Password protecting Settings manager in XFCE

Hi all,

I am using opensuse 13.1 with XFCE DE. I want to password protect a Settings Manager for all the users. Is there a way to do it. Please suggest me the way to do it.

Thanks.

You’ll need to describe exactly what you want to do, not ask a general question.

A general answer to your general question…
It’s probably possible, but “it depends.” Especially in Linux, a GUI Manager is usually only a frontend to functionality still accessible “the old way” using CLI. So, password protecting the “Manager” won’t stop anyone but the most newbie and unresourceful.

There are various ways to apply security either at the file level or app level, usually configurable to be applied to User and Group accounts.

TSU

Sorry for the delayed reply. Whenever I try to launch the settings manager it should be asking the password.

Why?

The changes you make affect only you. There’s no need to require a password.

In my company multiple users use the same computer in different shifts. So I don’t want the users to access settings manager.

When they are realy different users, they can’t change the settngs of other users.

When they are in fact perrsons using the same username/password, you are on the wrong path. Every person should have his/her own username (userid) and password and never log in with an other person’s credentials. That is where al security in Unix/Linux is based on, including the impossibillity to change someone else’s settings.

Thanks for the info. But I don’t want users to change startup programs and resolution etc.

XFCE I don’t know

Then change the owner ship of the settings files. Say it is a KDE desktop sett it up then change ownership of ~/.kde4 to root. copy this to all users you want to lock.
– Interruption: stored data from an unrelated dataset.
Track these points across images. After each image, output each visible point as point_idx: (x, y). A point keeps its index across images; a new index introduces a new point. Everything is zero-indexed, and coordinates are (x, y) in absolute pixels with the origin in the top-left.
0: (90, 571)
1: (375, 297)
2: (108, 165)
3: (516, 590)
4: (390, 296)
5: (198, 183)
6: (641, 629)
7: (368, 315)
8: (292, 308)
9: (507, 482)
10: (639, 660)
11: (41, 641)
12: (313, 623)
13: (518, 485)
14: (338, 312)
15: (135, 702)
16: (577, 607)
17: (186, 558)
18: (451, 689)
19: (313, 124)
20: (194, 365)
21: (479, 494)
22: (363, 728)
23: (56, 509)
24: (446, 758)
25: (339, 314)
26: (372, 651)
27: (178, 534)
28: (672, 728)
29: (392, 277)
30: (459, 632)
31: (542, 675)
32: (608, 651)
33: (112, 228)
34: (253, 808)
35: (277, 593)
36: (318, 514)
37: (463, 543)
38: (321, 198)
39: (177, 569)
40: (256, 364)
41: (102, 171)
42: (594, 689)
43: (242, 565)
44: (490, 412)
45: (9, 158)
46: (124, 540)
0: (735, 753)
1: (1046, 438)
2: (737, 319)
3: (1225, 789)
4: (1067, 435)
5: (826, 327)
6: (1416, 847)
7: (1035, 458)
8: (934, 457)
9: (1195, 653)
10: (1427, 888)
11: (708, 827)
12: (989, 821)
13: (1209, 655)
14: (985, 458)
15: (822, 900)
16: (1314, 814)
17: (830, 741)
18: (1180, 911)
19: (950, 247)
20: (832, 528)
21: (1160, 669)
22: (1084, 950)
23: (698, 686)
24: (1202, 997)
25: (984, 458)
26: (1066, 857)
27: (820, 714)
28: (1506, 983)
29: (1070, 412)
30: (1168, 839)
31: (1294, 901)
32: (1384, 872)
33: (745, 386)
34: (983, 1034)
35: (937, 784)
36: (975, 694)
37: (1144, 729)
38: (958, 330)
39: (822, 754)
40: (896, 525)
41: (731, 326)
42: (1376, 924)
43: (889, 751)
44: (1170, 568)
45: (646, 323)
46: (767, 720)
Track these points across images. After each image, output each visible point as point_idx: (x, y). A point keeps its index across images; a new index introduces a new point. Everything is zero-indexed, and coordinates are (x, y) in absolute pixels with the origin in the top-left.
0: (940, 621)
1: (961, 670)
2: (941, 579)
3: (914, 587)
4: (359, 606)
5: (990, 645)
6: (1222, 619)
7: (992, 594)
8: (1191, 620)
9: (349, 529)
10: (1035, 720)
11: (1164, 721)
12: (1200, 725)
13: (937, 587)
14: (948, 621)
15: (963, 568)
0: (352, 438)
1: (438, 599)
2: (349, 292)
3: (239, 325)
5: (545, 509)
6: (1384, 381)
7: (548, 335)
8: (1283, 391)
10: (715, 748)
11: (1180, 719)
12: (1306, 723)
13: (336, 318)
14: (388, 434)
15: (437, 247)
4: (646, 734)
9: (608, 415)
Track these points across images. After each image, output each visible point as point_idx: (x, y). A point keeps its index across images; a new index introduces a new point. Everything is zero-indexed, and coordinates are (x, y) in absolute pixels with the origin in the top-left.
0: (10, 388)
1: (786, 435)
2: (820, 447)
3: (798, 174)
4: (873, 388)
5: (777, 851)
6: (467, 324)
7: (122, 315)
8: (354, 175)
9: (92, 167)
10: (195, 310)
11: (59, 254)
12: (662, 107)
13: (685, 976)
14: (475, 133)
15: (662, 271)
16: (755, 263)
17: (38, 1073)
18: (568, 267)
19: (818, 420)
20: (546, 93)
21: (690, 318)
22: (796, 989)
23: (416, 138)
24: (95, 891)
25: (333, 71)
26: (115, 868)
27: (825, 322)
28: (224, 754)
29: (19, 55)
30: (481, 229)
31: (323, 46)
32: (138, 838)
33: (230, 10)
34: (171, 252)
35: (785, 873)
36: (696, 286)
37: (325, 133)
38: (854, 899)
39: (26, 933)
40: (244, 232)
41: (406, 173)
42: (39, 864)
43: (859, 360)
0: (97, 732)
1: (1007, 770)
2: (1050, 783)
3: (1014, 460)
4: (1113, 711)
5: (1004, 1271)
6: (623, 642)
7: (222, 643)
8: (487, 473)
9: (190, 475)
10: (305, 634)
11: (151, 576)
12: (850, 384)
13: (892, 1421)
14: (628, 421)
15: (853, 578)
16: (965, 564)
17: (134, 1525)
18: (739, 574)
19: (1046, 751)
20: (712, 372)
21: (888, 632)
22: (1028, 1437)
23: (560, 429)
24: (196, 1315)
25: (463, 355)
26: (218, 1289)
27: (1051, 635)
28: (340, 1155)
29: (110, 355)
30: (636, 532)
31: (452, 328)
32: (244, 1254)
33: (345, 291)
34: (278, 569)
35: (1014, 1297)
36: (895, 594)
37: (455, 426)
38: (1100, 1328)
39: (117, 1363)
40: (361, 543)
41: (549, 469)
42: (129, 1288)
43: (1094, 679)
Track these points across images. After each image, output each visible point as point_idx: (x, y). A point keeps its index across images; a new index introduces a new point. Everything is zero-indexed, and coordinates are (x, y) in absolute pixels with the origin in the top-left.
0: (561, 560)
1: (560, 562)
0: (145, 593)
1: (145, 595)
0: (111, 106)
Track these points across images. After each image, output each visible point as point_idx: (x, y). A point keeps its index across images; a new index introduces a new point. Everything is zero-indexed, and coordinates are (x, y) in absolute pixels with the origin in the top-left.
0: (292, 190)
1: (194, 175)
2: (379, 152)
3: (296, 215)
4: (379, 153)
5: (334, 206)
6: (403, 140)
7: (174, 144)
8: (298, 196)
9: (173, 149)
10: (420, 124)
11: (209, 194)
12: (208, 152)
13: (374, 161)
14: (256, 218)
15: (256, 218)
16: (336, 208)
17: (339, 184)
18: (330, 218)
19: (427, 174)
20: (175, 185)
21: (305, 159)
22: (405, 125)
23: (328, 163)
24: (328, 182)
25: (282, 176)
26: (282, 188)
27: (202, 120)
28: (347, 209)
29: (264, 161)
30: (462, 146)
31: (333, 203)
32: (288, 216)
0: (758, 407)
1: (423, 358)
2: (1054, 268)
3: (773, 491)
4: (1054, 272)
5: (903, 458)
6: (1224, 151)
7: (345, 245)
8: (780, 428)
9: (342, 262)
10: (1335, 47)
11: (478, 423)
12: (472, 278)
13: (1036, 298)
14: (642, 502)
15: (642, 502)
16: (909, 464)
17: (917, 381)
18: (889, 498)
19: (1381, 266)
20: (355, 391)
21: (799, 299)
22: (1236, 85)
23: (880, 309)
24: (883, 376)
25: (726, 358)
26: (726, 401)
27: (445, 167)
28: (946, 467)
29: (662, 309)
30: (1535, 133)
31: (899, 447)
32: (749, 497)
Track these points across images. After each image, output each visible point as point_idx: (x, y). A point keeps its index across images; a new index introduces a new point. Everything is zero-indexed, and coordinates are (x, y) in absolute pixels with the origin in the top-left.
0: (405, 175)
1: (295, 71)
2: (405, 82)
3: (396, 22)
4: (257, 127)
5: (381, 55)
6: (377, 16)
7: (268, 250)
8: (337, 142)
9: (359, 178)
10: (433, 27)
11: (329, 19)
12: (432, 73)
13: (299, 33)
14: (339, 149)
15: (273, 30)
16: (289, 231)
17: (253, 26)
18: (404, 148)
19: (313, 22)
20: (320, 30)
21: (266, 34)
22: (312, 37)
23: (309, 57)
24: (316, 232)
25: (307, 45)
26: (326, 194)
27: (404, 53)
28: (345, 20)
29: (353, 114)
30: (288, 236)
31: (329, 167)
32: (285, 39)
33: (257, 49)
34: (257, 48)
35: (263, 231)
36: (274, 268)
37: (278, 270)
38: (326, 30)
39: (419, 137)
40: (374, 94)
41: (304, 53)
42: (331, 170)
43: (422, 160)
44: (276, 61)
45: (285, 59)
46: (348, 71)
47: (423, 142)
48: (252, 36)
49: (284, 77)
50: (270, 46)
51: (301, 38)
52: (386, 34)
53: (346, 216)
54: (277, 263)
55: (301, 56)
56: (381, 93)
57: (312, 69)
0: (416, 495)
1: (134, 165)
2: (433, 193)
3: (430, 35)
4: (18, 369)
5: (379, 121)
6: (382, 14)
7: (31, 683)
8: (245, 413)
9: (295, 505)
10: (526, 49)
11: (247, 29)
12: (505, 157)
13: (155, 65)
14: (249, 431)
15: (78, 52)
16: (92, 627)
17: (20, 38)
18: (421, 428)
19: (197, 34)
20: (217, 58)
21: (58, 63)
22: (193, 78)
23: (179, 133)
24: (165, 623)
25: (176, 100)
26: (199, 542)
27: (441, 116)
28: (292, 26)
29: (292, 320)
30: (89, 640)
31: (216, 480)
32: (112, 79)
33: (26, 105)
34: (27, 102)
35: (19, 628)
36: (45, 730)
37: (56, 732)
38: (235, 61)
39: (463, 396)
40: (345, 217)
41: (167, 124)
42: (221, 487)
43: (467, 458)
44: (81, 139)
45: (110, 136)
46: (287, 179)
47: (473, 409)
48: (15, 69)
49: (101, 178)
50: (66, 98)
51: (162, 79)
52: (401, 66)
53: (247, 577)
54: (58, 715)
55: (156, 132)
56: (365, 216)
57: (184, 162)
Note it may make some config programs crash if a change is attempted.

Also there are kiosk configuration that keep users from changing anything.

But even so each user should have their own account. it is the best policy.

Personally I don’t see any reason not to let users configure things as they would prefer. each to his own.

https://techbase.kde.org/KDE_System_Administration/Kiosk/Introduction

This may or may not apply but it should give you at least the theory

I am using XFCE and could you please tell me about the kiosk configuration.

Also I have tried setting the password with the following command.

#xdg-su -u $USER -c xfce4-settings-manager

This takes the same password for both login and the above command.

Here is a howto for XFCE

https://wiki.xfce.org/howto/kiosk_mode

easy yo look it up on Google

I have already changed the permissions of ~/xfce4/xfconf/xfce-perchannel-xml from read-write to read only but that does not restrict users from changing startup programs,resolution and some custom launchers such as disabling USB.

Would simply removing the menu entry be sufficient?

The menu entry of course is only a shortcut so a persistent User would still be able to access the settings manager by other means (like CLI) or make configuration changes directly without the settings manager, but if your User isn’t that persistent or familiar with what’s happening below the surface, IMO this would be a simple and possibly effective solution.

If the numbers of machines are small, you could manually remove the entry for each one by physically touching each machine.

Conceivably, removing could also be done by script.
Or, if you can find a User Policy on each machine, could be pushed that way, too.

If you remove by script, I’d recommend you create an “undo” script that re-inserts the menu entry quickly and easily should you want to do so.

TSU

On 03/08/2015 05:36 PM, tsu2 wrote:
>
> Would simply removing the menu entry be sufficient?
>
> The menu entry of course is only a shortcut so a persistent User would
> still be able to access the settings manager by other means (like CLI)

Simply change their login shell to /dev/null and they won’t be able to
use an CLI.

And some users may need to change the resolution because of their eye site.

Ken

(I would prefer /bin/false)

And then you have to remove Enter Command from the main menu because using it with

konsole -e /bin/bash

will work (as expected by me).

No, these things are only doable when using a Kiosk (like) environment, else there will always be holes.

Mount the entire xfce directory as read only or change the permissions to root.root with read permissions for users. May need some fine grained tweaking to see if xfce needs to write to some temporary file.

Or use temporary filesystem that appears read/write but is in fact read only so any changes made to it will vanish upon exit/reboot/remount.

Just a thought.

Thanks for all your replies. I have already blocked the access to CLI and I will check changing the permissions of ~/.config folder.